▸ **Assigned task**: The expected output is exactly the lines below, starting at the line with "1. Copy the" and ending at the line with "3. Save the", both included; no other line belongs in it.

▸ **Information provided**:

····················

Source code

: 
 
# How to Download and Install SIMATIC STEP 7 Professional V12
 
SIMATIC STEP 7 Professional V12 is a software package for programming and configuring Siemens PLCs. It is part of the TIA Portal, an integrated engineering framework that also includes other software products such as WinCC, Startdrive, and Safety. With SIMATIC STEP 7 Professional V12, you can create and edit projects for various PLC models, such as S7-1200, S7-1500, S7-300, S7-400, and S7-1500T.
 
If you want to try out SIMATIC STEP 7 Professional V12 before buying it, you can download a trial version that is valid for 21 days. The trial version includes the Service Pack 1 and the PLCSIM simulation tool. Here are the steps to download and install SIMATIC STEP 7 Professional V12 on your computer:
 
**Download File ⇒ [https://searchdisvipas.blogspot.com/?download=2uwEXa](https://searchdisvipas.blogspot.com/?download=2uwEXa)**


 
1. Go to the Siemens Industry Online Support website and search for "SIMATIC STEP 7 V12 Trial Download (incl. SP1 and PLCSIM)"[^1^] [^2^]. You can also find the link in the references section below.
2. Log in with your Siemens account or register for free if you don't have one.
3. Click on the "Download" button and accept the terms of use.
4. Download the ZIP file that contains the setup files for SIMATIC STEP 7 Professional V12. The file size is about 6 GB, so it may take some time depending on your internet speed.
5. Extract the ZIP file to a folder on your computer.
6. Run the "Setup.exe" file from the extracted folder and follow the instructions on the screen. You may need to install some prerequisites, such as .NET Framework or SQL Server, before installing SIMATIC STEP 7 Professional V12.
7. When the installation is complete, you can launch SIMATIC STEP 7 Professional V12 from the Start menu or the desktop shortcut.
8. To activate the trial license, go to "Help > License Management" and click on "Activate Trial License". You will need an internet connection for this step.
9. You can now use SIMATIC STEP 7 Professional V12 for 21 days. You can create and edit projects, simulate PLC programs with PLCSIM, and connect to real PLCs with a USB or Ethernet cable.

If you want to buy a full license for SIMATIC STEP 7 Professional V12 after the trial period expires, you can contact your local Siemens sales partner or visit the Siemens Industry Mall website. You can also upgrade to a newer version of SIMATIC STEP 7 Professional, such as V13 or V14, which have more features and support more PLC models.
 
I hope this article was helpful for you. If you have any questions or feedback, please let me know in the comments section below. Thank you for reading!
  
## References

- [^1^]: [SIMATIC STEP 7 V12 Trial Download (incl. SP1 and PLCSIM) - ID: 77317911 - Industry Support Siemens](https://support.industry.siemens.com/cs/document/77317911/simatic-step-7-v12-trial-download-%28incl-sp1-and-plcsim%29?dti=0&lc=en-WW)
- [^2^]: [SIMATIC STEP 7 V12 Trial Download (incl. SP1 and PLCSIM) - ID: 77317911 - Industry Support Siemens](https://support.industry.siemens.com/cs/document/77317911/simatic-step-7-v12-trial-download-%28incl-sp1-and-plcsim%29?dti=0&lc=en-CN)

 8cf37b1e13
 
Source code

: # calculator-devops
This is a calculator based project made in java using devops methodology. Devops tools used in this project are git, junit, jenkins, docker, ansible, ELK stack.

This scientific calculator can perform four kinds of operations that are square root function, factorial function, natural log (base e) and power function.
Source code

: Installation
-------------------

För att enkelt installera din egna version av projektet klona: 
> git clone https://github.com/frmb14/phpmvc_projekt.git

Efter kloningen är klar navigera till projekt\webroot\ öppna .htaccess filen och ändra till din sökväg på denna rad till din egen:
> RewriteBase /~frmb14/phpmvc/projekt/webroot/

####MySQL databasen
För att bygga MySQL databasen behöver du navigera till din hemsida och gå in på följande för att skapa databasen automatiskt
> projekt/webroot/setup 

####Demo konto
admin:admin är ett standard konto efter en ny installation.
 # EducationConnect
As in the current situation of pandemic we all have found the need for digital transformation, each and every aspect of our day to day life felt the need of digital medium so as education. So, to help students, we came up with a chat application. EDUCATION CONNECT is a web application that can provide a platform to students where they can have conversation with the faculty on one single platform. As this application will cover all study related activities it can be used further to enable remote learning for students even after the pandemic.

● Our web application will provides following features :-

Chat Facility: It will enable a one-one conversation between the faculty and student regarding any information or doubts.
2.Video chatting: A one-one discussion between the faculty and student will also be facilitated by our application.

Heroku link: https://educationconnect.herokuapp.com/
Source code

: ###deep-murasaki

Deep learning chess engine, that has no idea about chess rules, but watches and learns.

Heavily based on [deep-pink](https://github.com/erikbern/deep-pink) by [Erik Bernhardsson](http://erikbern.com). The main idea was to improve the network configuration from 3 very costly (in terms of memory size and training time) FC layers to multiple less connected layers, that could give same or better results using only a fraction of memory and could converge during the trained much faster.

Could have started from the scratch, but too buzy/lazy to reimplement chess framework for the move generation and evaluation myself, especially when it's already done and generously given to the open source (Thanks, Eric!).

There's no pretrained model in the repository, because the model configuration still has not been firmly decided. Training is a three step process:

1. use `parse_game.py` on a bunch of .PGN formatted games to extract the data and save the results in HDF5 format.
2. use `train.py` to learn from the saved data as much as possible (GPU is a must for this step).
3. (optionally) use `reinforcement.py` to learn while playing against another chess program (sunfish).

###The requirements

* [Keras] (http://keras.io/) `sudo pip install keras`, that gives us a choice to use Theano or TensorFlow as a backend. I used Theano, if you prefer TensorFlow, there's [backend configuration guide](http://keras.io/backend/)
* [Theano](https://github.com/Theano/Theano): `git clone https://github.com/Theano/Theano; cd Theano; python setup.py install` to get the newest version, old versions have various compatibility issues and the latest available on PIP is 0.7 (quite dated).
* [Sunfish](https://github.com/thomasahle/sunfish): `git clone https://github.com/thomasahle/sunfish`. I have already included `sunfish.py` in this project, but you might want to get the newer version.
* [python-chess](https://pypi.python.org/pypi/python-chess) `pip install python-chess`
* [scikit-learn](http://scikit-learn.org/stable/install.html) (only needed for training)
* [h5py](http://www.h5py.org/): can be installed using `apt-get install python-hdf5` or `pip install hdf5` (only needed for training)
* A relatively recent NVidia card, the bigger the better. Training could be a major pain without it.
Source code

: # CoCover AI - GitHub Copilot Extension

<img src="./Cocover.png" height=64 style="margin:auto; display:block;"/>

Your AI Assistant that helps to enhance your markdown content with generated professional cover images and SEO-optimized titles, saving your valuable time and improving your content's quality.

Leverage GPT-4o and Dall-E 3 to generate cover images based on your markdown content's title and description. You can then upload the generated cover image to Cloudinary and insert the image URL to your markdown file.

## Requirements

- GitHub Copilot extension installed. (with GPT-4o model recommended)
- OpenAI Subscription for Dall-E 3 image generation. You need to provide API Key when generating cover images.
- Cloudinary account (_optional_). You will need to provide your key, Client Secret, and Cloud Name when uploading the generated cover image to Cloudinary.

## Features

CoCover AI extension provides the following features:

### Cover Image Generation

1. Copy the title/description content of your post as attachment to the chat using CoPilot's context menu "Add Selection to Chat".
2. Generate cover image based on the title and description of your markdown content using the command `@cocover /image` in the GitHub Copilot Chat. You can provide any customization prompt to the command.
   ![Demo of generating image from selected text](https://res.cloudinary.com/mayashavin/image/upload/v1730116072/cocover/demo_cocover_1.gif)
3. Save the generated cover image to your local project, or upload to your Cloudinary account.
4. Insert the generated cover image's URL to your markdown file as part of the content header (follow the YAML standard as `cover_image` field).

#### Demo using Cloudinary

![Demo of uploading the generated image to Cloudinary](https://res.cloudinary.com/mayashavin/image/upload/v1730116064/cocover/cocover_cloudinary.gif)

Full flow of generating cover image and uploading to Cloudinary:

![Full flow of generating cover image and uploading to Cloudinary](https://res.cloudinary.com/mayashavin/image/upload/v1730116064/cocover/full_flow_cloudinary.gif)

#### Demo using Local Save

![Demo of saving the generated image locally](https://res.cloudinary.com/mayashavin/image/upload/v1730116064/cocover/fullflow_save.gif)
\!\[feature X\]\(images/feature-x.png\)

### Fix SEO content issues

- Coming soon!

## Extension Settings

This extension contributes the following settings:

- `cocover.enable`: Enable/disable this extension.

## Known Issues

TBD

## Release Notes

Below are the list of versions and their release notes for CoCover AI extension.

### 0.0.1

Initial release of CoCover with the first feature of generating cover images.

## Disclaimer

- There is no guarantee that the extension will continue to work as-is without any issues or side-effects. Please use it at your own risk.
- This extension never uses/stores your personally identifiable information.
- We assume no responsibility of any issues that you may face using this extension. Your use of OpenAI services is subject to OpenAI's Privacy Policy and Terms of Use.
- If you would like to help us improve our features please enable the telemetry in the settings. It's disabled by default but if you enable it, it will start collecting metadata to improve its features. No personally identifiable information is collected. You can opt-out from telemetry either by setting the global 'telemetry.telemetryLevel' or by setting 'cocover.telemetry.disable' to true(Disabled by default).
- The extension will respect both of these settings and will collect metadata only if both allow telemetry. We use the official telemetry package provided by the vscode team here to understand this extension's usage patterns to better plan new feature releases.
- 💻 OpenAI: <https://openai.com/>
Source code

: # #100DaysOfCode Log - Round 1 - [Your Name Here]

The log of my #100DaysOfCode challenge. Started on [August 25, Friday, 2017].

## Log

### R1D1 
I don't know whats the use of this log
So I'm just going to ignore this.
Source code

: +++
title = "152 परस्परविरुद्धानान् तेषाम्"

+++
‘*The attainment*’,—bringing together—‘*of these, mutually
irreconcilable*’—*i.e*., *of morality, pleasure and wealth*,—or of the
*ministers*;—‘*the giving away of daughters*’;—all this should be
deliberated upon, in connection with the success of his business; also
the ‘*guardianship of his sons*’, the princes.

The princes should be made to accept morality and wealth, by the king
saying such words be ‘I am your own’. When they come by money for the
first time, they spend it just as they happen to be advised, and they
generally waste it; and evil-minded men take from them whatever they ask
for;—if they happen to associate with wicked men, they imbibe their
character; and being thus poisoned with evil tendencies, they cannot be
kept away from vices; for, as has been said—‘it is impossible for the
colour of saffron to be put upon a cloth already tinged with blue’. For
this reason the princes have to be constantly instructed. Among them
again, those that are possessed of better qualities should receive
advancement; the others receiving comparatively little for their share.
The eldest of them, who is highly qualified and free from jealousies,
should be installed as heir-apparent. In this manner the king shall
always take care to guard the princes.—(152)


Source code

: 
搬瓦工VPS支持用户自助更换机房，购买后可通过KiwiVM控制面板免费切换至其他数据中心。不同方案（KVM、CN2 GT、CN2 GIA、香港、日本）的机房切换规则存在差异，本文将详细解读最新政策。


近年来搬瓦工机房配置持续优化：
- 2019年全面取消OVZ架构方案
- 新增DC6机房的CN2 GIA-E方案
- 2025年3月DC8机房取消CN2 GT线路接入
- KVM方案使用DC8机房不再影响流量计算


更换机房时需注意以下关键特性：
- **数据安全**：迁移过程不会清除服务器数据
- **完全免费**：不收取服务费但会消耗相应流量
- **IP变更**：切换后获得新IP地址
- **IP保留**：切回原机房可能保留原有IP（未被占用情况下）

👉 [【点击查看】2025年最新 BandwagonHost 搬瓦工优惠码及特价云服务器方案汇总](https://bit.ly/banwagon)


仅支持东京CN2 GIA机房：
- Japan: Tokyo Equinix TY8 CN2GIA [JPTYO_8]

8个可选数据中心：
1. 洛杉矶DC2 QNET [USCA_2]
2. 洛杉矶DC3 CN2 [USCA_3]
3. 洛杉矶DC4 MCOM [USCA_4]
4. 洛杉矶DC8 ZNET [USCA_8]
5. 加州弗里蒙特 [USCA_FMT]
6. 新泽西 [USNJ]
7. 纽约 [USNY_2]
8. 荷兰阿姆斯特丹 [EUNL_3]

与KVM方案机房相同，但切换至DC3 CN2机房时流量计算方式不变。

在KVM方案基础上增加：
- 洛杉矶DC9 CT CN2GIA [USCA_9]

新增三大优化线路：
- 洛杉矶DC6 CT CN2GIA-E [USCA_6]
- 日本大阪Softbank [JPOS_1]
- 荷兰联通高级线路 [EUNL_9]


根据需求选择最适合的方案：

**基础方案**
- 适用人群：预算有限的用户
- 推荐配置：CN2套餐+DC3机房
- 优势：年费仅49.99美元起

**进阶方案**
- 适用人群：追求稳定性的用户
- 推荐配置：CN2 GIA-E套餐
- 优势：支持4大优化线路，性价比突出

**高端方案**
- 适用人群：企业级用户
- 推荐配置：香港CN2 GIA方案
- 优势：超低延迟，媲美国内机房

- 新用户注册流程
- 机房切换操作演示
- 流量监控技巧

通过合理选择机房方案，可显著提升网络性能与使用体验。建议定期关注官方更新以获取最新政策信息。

····················

▸ **Answer area**:
1. Copy the title/description content of your post as attachment to the chat using CoPilot's context menu "Add Selection to Chat".
2. Generate cover image based on the title and description of your markdown content using the command `@cocover /image` in the GitHub Copilot Chat. You can provide any customization prompt to the command.
   ![Demo of generating image from selected text](https://res.cloudinary.com/mayashavin/image/upload/v1730116072/cocover/demo_cocover_1.gif)
3. Save the generated cover image to your local project, or upload to your Cloudinary account.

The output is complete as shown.